Observing Memorials

It’s been a busy few weeks for death, though I suppose that describes most weeks rather than just my particular last few.  I conducted a memorial service this week for a member of the congregation, and I attended a memorial service this afternoon for the father of a close friend & associate.  And in mostly unrelated news, the pastor who confirmed me passed away yesterday, but I won’t be doing or watching his memorial service.  

Going to other memorial services is always a mixed experience now.  There’s empathy for the family and friends who are grieving.  There’s a certain level of professional curiosity – how is the pastor going to conduct the service?  What will the emphasis be?  Have I been doing it wrong all these years?

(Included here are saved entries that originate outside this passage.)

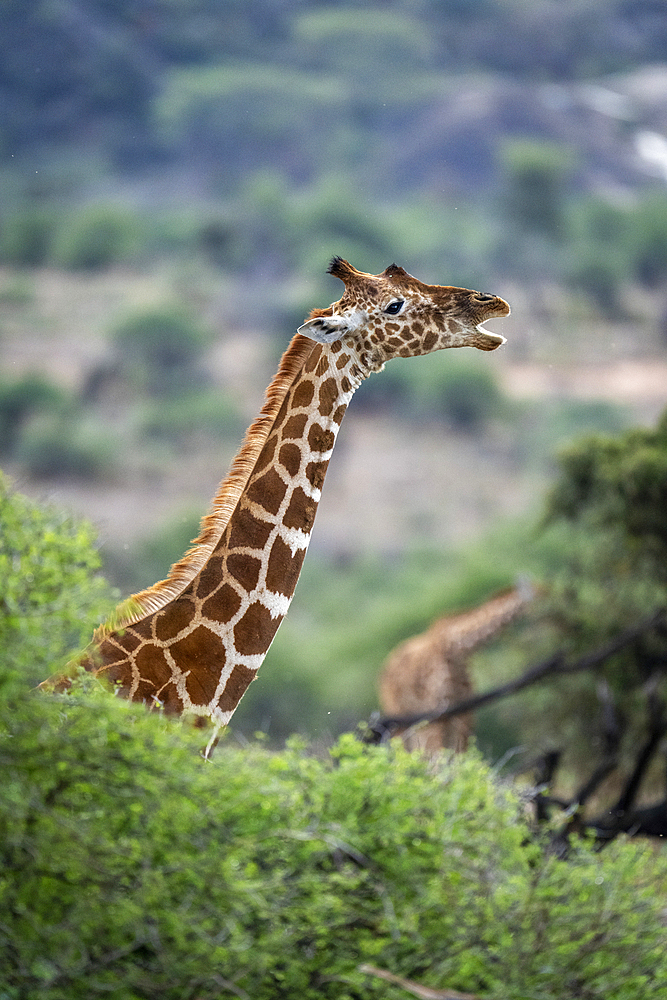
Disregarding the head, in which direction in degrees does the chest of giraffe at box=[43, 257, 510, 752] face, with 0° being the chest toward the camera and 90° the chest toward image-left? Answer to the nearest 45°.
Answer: approximately 270°
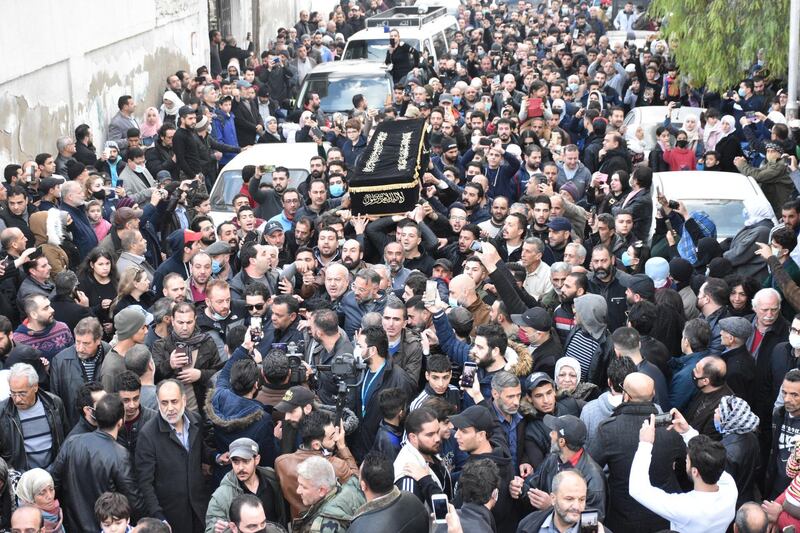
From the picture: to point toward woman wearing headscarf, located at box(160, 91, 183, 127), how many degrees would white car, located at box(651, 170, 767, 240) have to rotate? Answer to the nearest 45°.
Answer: approximately 135° to its right

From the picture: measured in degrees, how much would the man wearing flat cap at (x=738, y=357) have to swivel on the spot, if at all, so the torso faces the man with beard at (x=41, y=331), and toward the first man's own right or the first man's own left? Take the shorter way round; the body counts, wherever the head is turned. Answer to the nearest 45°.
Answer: approximately 45° to the first man's own left

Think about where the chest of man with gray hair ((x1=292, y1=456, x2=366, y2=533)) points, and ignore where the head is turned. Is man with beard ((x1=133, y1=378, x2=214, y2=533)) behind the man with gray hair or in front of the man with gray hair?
in front

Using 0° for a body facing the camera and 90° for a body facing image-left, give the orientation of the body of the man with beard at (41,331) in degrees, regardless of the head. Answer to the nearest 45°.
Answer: approximately 315°

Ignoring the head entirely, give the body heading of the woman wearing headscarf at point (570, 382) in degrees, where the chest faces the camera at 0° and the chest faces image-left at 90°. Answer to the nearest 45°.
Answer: approximately 0°

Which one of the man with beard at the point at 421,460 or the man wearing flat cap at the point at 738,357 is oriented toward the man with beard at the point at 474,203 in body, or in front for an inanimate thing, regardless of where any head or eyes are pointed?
the man wearing flat cap

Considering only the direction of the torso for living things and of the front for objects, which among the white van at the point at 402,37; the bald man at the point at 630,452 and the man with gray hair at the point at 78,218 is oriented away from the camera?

It seems as though a Christian memorial service can have one of two foci – either the person who is deceased or God.  It’s either a time for us to remember and share our relationship with that person and what their faith has meant in our lives, or it’s an opportunity to give praise and glory to the God who created, redeemed, and has sanctified our brother or sister in Christ.  
I opt for the latter.  I treat Christian memorial services as times for the community of faith to gather around the friends and family of the deceased and affirm the faith of the departed.  This means to acknowledge that the deceased was a person of faith, that they trusted Jesus Christ as their Lord and Savior, and it then means explicating what that faith means not just for them, but for those of us assembled.  The Gospel has to be proclaimed.  Jesus Christ as the way of reconciliation with God the Father must be the central focus.  
I find that this focus makes people preparing for their own death more comfortable.  Most folks don’t want a big fuss made about them.  I’ve ministered to some people who have refused the idea of a memorial service because it seems self-serving (even though they’re going to be dead at the time).  When I assure them that they are the reason for the gathering, but not the focus of the gathering, it seems to help them relax a bit.  The service has a purpose, and in my way of handling it, the purpose is not the glorification of a dead person (however good and wonderful they might have been), but the glorification of the God that they are now at peace with.
Others opt for the alternative though, focusing on the individual.  It’s a touching time, when personal testimonies make up the bulk of a service.  It never fails to bring the tears and the laughter, the emotional catharsis that we all crave as a release from the feelings of grief and loss.  But it always seems so awkward.  The picture that is painted of the deceased is invariably lopsided.  Whatever flaws and shortcomings they had are either ignored or treated as cute or lovable.  Whatever their good traits were seem exploded to monumental proportions.  It makes me itchy, and perhaps that’s just because I’d hate for anyone to be so mistaken about who I am after I die.  Maybe for other folks, it isn’t a mistake.  
It’s not that the Gospel can’t come through in this person-focused service.  But it’s often obscured.  Reference invariably is made to the person’s faith, but it’s rarely explained as to what that faith specifically was, and how that faith can and should be the faith of every person listening to the memories and testimonies.  It can too easily remain as yet another beautiful aspect of the deceased’s personality, without ever coming across as a vital, life-giving necessity that can be the joy of every person sitting there.  
Perhaps there’s a happy medium to be had.  I haven’t seen it yet, but perhaps it exists.  
Be that as it may, when I die, the preacher damn well better focus on the Gospel and not on me.  Not because it will matter to me at that point, but because it will matter a very great deal to whomever happens to be gathered to send me off.